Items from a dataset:
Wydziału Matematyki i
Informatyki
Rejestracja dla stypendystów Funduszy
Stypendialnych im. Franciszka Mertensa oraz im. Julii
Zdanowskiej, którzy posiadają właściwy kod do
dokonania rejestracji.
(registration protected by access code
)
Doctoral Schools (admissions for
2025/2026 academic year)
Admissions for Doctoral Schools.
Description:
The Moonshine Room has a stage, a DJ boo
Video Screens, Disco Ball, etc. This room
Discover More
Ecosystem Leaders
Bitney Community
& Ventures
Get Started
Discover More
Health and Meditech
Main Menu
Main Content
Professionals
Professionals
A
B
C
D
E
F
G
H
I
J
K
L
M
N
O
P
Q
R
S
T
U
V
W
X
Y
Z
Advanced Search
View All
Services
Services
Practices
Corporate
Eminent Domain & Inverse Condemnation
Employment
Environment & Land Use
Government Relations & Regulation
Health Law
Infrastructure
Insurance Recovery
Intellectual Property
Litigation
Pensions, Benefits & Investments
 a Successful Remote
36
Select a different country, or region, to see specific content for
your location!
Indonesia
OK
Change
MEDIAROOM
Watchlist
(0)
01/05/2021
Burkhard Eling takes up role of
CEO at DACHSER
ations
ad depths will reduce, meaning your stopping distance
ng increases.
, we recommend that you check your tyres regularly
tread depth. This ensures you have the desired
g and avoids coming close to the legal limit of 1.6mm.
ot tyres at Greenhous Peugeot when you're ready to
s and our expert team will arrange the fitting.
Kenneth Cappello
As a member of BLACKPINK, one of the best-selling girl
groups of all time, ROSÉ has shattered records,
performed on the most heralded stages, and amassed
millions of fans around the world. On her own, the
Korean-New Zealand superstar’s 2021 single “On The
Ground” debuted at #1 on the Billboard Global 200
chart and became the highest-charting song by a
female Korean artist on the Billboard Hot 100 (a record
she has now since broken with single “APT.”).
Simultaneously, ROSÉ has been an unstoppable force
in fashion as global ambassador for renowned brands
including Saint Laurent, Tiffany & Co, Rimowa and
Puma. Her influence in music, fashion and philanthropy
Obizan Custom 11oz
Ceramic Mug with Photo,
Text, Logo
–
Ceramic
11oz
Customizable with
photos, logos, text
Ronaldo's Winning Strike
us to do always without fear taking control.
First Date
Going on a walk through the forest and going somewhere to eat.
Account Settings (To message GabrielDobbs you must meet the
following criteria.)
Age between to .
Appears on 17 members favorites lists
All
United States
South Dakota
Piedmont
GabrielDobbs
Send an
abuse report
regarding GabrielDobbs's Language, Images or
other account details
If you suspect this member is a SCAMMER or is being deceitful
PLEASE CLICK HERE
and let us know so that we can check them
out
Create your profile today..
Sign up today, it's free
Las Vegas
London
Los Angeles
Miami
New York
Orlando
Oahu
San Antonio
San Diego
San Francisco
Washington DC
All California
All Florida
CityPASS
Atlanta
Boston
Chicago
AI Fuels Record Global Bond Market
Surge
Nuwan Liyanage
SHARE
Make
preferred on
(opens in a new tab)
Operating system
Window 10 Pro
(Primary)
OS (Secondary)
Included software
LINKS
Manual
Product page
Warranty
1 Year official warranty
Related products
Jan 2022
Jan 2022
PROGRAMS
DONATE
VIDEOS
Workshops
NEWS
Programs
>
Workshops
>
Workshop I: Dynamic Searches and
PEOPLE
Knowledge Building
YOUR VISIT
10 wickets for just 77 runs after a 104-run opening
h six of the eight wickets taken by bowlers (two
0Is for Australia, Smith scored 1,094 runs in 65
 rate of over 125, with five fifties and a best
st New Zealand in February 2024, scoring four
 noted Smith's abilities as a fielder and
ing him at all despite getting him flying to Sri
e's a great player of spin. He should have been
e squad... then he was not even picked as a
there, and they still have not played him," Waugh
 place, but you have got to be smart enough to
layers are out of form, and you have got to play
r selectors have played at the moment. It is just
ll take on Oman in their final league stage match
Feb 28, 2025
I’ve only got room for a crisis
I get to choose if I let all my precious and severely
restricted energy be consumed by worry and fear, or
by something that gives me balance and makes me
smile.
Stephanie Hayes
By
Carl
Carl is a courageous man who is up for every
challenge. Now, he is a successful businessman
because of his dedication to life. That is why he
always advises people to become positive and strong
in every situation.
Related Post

## Work to be completed:
The answer must be every line of the records that holds the string "best".

## Task result:
As a member of BLACKPINK, one of the best-selling girl
 rate of over 125, with five fifties and a best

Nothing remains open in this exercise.